PROBLEM DETAILS: Please reproduce only the part of the material starting with the line containing "p) &nbsp; &#160; 1200\\" and going on through the line containing "Общий вклад туризма в экономику", substituting "Google Search" for "Google Trends" and leaving all else unchanged.

★ ★ ★ ★

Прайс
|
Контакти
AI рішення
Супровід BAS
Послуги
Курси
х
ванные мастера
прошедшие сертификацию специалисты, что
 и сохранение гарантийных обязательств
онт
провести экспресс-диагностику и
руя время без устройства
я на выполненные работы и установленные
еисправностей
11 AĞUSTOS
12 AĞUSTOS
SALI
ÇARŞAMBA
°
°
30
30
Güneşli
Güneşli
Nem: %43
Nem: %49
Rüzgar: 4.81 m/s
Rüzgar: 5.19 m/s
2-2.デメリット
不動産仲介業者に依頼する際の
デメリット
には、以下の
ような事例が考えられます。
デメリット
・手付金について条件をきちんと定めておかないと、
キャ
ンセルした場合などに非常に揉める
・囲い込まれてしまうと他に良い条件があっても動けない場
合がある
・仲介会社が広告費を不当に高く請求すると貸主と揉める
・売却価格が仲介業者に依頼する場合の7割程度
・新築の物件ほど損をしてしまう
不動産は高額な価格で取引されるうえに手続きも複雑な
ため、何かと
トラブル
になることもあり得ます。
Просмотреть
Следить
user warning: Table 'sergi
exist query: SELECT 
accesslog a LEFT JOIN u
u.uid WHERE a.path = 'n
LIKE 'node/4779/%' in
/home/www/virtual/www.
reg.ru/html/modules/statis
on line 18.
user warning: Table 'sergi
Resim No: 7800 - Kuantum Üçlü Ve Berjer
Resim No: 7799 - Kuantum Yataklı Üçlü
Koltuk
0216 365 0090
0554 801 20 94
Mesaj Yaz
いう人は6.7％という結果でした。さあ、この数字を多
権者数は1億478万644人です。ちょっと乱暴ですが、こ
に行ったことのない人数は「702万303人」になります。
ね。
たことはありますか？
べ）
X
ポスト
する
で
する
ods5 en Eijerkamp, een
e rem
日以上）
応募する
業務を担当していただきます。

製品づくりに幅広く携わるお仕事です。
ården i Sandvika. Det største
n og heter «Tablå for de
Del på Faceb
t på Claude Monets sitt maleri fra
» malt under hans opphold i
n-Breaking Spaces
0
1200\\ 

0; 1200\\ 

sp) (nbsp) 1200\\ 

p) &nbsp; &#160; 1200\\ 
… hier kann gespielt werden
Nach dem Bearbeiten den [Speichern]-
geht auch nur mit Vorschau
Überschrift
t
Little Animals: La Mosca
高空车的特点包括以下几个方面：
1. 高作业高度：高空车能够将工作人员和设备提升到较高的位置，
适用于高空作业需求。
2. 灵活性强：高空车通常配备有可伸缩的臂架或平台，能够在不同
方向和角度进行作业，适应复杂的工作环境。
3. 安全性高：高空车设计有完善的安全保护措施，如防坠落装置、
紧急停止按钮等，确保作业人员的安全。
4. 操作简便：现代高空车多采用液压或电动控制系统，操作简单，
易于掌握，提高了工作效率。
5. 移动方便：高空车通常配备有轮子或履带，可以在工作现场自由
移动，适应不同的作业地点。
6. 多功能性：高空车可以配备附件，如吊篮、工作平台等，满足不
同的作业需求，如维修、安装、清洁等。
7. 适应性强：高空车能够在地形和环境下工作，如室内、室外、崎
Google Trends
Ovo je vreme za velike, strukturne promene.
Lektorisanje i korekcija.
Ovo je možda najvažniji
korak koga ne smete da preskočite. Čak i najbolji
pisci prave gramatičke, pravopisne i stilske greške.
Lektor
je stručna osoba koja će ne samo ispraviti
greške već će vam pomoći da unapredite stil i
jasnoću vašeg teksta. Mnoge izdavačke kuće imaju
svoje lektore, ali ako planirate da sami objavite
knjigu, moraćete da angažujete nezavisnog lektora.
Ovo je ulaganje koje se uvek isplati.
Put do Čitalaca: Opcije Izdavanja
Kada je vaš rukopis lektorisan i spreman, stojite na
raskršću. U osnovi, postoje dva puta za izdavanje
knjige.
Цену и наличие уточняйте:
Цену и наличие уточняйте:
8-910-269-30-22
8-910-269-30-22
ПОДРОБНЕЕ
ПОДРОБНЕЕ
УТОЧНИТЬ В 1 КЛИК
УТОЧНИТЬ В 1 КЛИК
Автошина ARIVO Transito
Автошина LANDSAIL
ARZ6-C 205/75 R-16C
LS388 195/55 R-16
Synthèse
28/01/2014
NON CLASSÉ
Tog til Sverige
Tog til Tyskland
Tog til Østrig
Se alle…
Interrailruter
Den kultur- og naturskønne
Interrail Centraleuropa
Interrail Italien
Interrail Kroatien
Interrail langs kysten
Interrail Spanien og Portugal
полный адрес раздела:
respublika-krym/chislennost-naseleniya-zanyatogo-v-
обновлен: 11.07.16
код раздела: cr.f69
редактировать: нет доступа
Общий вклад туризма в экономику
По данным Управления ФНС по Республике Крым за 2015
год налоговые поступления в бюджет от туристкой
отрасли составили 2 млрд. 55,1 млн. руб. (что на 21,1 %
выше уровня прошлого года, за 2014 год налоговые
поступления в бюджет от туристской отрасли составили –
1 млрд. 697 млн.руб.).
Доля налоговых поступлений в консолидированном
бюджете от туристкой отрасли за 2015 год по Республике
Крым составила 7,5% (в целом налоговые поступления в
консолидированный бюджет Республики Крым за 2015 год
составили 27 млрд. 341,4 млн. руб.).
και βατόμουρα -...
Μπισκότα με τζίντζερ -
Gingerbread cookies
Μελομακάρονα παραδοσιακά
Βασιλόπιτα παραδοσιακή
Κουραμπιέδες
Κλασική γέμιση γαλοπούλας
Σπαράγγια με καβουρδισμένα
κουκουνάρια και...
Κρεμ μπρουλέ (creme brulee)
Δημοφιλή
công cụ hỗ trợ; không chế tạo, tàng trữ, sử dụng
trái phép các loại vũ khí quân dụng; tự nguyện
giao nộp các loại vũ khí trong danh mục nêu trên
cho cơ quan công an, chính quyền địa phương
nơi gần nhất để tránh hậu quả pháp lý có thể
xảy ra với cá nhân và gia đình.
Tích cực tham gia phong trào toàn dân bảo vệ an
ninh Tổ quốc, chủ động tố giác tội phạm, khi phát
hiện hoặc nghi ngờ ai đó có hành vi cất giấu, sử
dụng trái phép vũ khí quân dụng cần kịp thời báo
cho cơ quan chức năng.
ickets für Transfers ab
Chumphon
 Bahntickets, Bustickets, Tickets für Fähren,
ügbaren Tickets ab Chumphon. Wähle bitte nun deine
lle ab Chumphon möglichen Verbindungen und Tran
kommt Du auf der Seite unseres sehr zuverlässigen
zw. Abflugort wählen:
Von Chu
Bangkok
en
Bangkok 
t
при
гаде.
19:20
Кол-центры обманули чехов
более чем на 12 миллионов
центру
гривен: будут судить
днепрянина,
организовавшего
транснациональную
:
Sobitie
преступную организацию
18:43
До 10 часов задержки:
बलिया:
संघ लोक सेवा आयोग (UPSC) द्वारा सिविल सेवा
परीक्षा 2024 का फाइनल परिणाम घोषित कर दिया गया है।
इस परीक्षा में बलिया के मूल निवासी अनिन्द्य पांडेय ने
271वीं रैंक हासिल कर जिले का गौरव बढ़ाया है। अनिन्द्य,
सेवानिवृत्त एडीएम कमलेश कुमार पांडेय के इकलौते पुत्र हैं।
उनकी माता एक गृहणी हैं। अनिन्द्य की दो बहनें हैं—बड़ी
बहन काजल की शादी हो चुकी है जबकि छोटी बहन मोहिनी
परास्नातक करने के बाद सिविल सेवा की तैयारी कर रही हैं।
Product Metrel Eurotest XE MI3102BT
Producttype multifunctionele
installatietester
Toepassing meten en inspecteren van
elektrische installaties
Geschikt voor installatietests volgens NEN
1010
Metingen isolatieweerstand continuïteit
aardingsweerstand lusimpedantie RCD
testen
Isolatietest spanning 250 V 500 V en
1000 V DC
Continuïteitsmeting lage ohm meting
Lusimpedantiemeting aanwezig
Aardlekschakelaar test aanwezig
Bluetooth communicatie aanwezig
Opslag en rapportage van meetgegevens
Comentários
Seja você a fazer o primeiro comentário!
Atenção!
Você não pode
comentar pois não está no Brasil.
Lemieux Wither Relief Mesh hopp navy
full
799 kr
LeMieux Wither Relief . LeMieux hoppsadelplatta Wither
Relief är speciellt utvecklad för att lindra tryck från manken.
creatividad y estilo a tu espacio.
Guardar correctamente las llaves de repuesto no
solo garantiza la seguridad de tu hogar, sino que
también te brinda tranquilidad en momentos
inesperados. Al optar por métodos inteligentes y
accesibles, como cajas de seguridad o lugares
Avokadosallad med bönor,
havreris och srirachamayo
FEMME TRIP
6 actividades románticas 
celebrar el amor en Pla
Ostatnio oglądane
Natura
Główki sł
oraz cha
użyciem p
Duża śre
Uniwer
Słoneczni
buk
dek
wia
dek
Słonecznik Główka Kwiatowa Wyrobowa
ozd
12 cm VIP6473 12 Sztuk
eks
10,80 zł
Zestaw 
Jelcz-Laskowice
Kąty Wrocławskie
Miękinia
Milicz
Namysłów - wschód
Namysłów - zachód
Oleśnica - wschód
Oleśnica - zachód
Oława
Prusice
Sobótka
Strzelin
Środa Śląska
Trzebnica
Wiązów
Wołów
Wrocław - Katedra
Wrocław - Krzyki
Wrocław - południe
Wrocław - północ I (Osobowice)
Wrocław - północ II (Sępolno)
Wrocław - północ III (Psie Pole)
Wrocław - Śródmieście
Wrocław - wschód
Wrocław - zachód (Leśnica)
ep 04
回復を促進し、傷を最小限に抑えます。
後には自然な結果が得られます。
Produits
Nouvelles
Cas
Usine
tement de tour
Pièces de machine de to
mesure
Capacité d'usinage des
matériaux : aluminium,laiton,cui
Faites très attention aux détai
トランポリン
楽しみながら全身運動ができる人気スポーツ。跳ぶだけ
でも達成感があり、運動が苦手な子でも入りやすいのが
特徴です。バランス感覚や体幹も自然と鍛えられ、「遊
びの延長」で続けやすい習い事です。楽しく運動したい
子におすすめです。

★ ★ ★ ★

SOLUTION:
p) &nbsp; &#160; 1200\\ 
… hier kann gespielt werden
Nach dem Bearbeiten den [Speichern]-
geht auch nur mit Vorschau
Überschrift
t
Little Animals: La Mosca
高空车的特点包括以下几个方面：
1. 高作业高度：高空车能够将工作人员和设备提升到较高的位置，
适用于高空作业需求。
2. 灵活性强：高空车通常配备有可伸缩的臂架或平台，能够在不同
方向和角度进行作业，适应复杂的工作环境。
3. 安全性高：高空车设计有完善的安全保护措施，如防坠落装置、
紧急停止按钮等，确保作业人员的安全。
4. 操作简便：现代高空车多采用液压或电动控制系统，操作简单，
易于掌握，提高了工作效率。
5. 移动方便：高空车通常配备有轮子或履带，可以在工作现场自由
移动，适应不同的作业地点。
6. 多功能性：高空车可以配备附件，如吊篮、工作平台等，满足不
同的作业需求，如维修、安装、清洁等。
7. 适应性强：高空车能够在地形和环境下工作，如室内、室外、崎
Google Search
Ovo je vreme za velike, strukturne promene.
Lektorisanje i korekcija.
Ovo je možda najvažniji
korak koga ne smete da preskočite. Čak i najbolji
pisci prave gramatičke, pravopisne i stilske greške.
Lektor
je stručna osoba koja će ne samo ispraviti
greške već će vam pomoći da unapredite stil i
jasnoću vašeg teksta. Mnoge izdavačke kuće imaju
svoje lektore, ali ako planirate da sami objavite
knjigu, moraćete da angažujete nezavisnog lektora.
Ovo je ulaganje koje se uvek isplati.
Put do Čitalaca: Opcije Izdavanja
Kada je vaš rukopis lektorisan i spreman, stojite na
raskršću. U osnovi, postoje dva puta za izdavanje
knjige.
Цену и наличие уточняйте:
Цену и наличие уточняйте:
8-910-269-30-22
8-910-269-30-22
ПОДРОБНЕЕ
ПОДРОБНЕЕ
УТОЧНИТЬ В 1 КЛИК
УТОЧНИТЬ В 1 КЛИК
Автошина ARIVO Transito
Автошина LANDSAIL
ARZ6-C 205/75 R-16C
LS388 195/55 R-16
Synthèse
28/01/2014
NON CLASSÉ
Tog til Sverige
Tog til Tyskland
Tog til Østrig
Se alle…
Interrailruter
Den kultur- og naturskønne
Interrail Centraleuropa
Interrail Italien
Interrail Kroatien
Interrail langs kysten
Interrail Spanien og Portugal
полный адрес раздела:
respublika-krym/chislennost-naseleniya-zanyatogo-v-
обновлен: 11.07.16
код раздела: cr.f69
редактировать: нет доступа
Общий вклад туризма в экономику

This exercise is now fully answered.